Kondisi ini menyebabkan krisis dalam penegakan hukum yang didesain dengan slogan “negara tidak boleh kalah dan aparat dilindungi hukum”. Cacat hukum dalam memproduksi keputusan hukum pun tidak dapat dihindari.

Selain itu, ia mengatakan, Surat Keputusan Bersama Keroyokan tentang Larangan Kegiatan, Penggunaan Simbol dan Atribut, serta Penghentian Kegiatan Front Pembela Islam bertentangan dengan prinsip-prinsip Rule of Law (ROL), khususnya terkait HAM kebebasan berkumpul dan berserikat.

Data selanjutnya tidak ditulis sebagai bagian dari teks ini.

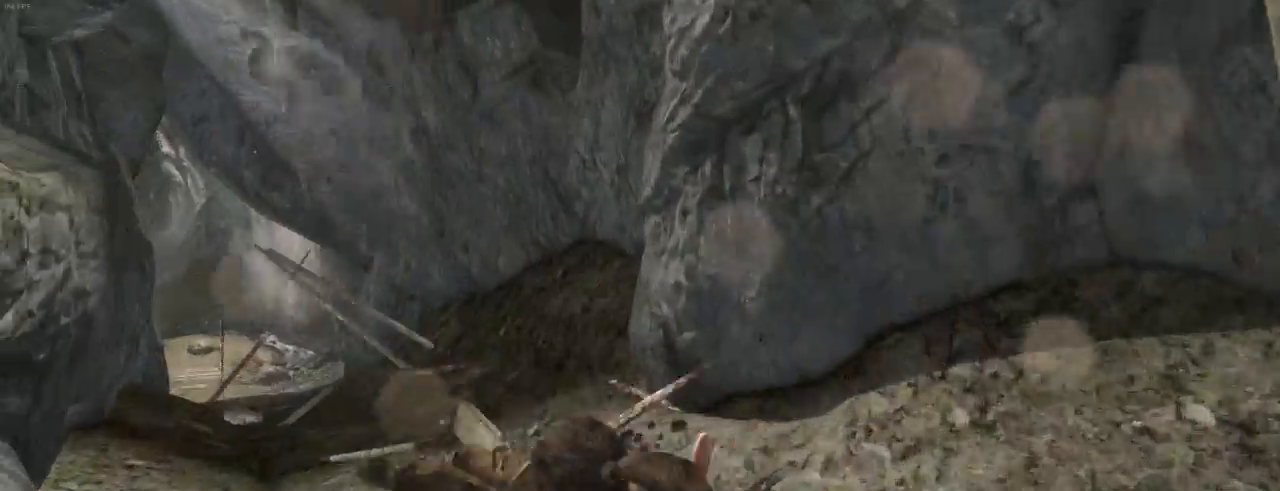
{"keys": ["q", "z"], "mouse": [], "events": []}
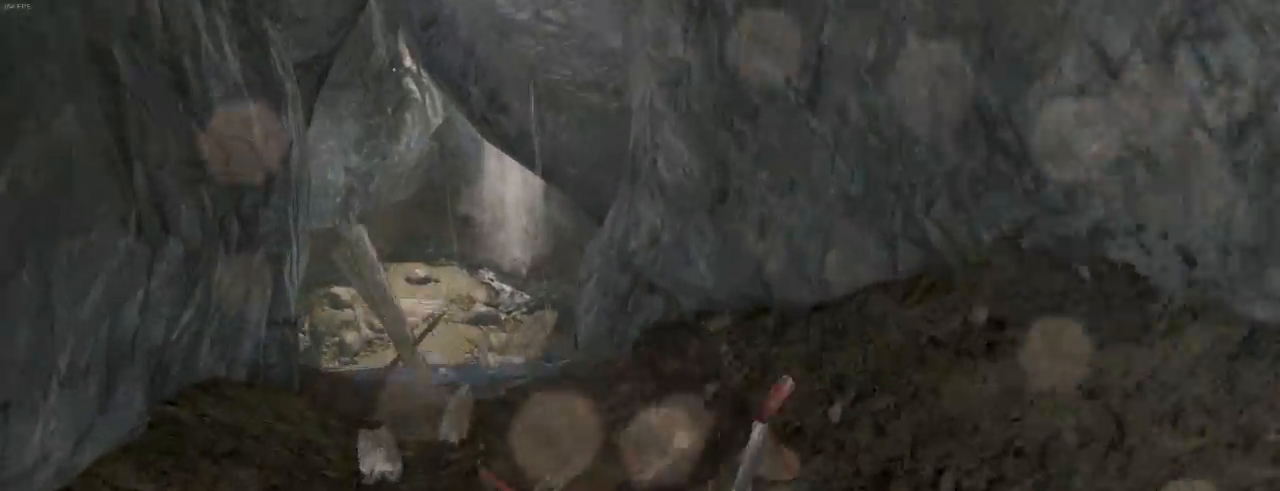
{"keys": ["q", "z"], "mouse": [], "events": []}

SKB FPI ini, salah satunya, didasarkan pada UU No. 17 Tahun 2013 tentang Organisasi Kemasyarakatan sebagaimana telah diubah dengan UU No. 16 Tahun 2017 (UU Ormas 2017) yang sejak awal kelahirannya sangat kontroversial, khusunya terkait dengan Perppu Ormas 2017 yang juga sangat bermasalah dari perspektif negara hukum.

“UU Ormas 2017 memungkinkan pemerintah untuk membubarkan organisasi secara sepihak tanpa melalui proses peradilan (due process of law). Saya menyebutnya Pemerintah sebagai extractive institution, pengayak tunggal dalam menilai tindakan ormas,” pungkasnya.